A gennaio del 2019 la dirigenza blancoazul ha piazzato un colpo di (calcio?)mercato apparentemente straordinario, squisitamente per ragioni di marketing. La star Wu Lei, ventisette anni, si è trasferito dal Shangai SIPG all’Espanyol sul finire del calciomercato invernale. Inutile sottolineare come la vendita delle camisetas (sorry, t-shirt) biancoazzurre di Wu Lei in Asia sia impennata di colpo, raggiungendo presto la cifra di cinquemila magliette vendute in una settimana. Spostando l’attenzione sul campo, l’impatto del centravanti con il calcio europeo è stato ottimo, tant’è che si è cominciato a pensare che l’acquisto del più forte calciatore cinese in attività fosse stato un affare anche da un punto di vista strettamente sportivo. L’involuzione vissuta da Wu Lei è andata di pari passo con quella del club e ad oggi, con l’Espanyol in Segunda División, non sembra esserci la fila di pretendenti per il centravanti asiatico.
La storia recente dell’Espanyol, figlia di un mondo (del calcio e non) eccessivamente globalizzato si scontra con la storia centenaria del club, che al contrario fonda le sue radici in Catalunya. Il “Mès que un club” dell’FC Barcellona è arcinoto, mentre il motto dell’altra metà della capitale catalana (che, ovviamente, non è l’esatta metà numerica) è molto meno celebre, ma anch’esso delinea perfettamente l’ideologia del clùb: maravillosa minoria, meravigliosa minoranza. È lecito chiedersi come si possa tifare Espanyol a Barcellona. Da una parte c’è una squadra ricca, bella, piena di campioni, conosciuta in tutto il mondo non soltanto dagli appassionati di calcio e, oltretutto, nella sua storia ha mostrato spesso e volentieri caratteristiche affascinanti. L’Espanyol invece rappresenta la perfetta antitesi all’universo blaugrana: squadra povera, senza fuoriclasse, apprezzata solamente dai calciofili incalliti e, soprattutto, si porta dietro una storia poco seducente.

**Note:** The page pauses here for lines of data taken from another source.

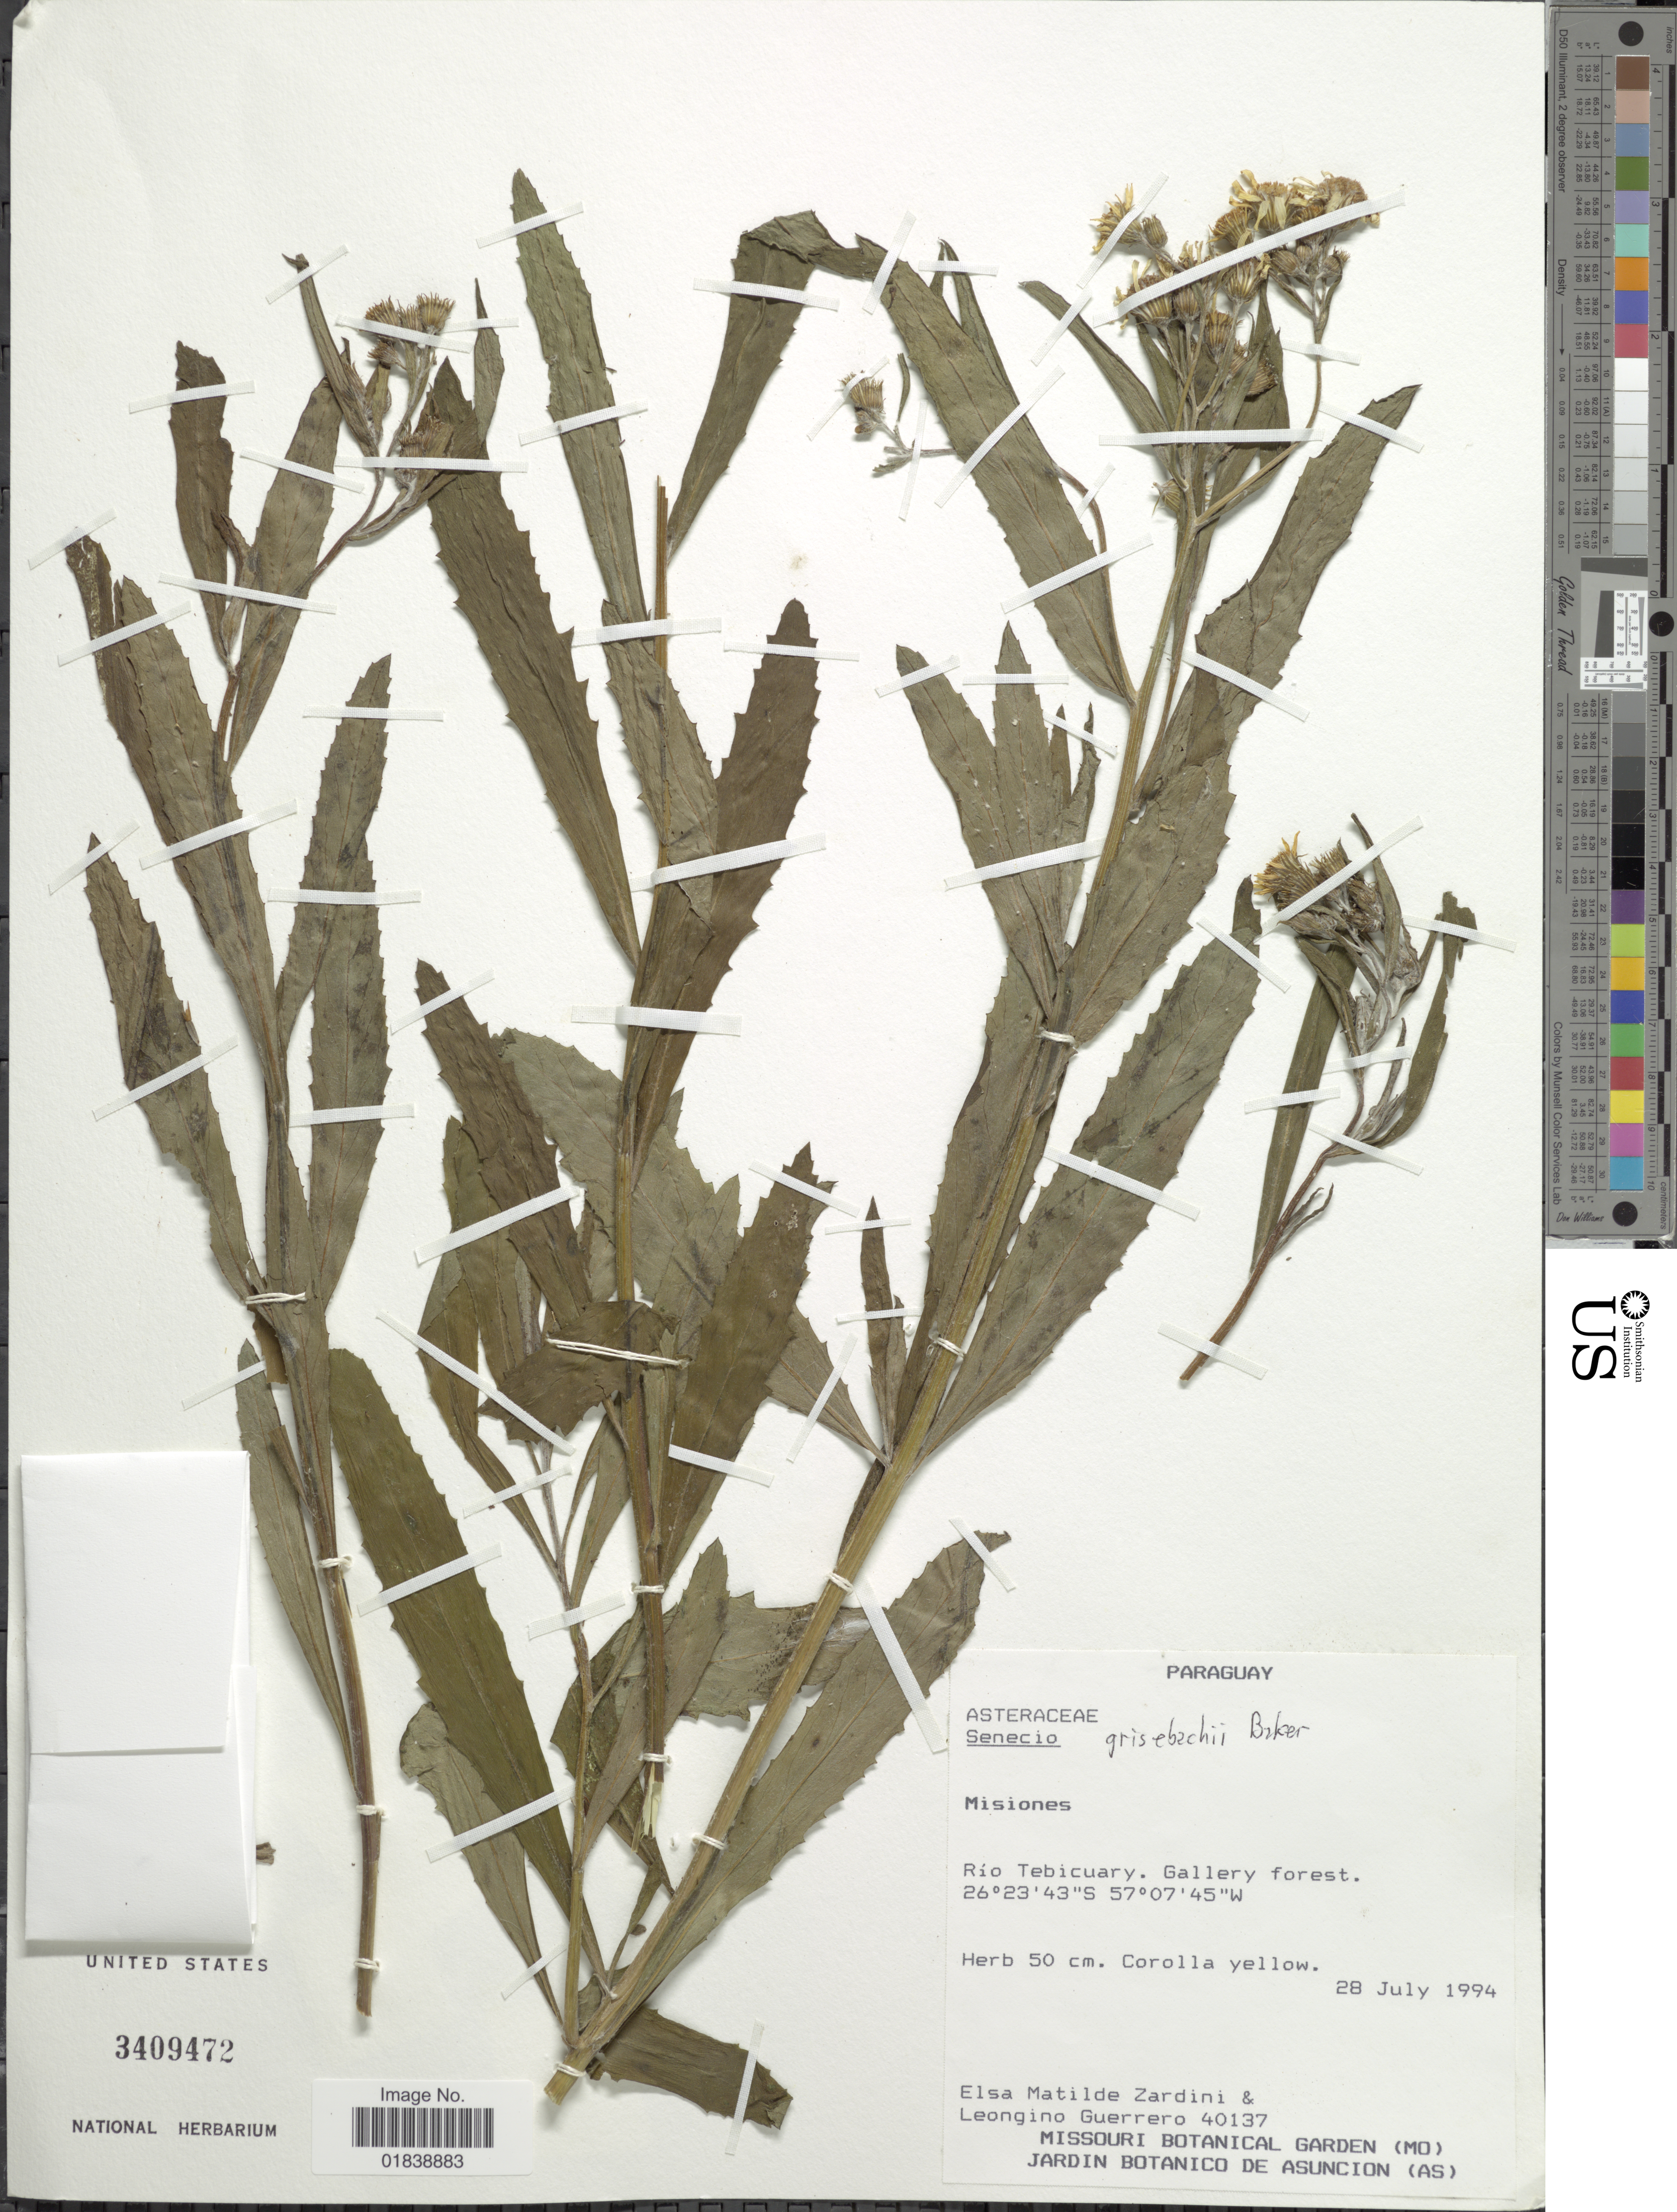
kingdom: Plantae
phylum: Tracheophyta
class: Magnoliopsida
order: Asterales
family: Asteraceae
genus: Senecio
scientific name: Senecio grisebachii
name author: Baker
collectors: E. M. Zardini & L. Guerrero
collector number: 40137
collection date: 1994-07-28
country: Paraguay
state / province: Misiones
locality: Rio Tebicuary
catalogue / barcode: US 3409472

Il Real Club Deportivo Español nasce nel 1900 e già dal nome si evince la precisa vocazione di allargare i propri confini aprendosi a tutta la penisola iberica. Infatti il nome originale del club è in castillano: Español scritto come è d’uopo nella lingua di Cervantes. Nel 1995, quasi un secolo dopo la fondazione, su precisa richiesta della dirigenza dell’epoca, il club acquisisce la denominazione catalana, diventando Espanyol con la Y, che può apparire un dettaglio da poco, ma, a queste latitudini, certamente non lo è. La squadra oltretutto è sempre stata Real (Reial in catalano) e a all’ombra della Sagrada familla ciò è qualcosa che va tenuto sempre in considerazione. Per questo motivo, oltre che per meri dati statistici, l’universo blancoazul può definirsi perfettamente una minoria, che poi essa sia maravillosa (o meravellosa) dipende chiaramente dai punti di vista. D’altronde, se si è filomonarchici e filofranchisti nella città simbolo dell’indipendentismo e dell’opposizione alla dittatura, è naturale restare in disparte e ottenere molta poca considerazione.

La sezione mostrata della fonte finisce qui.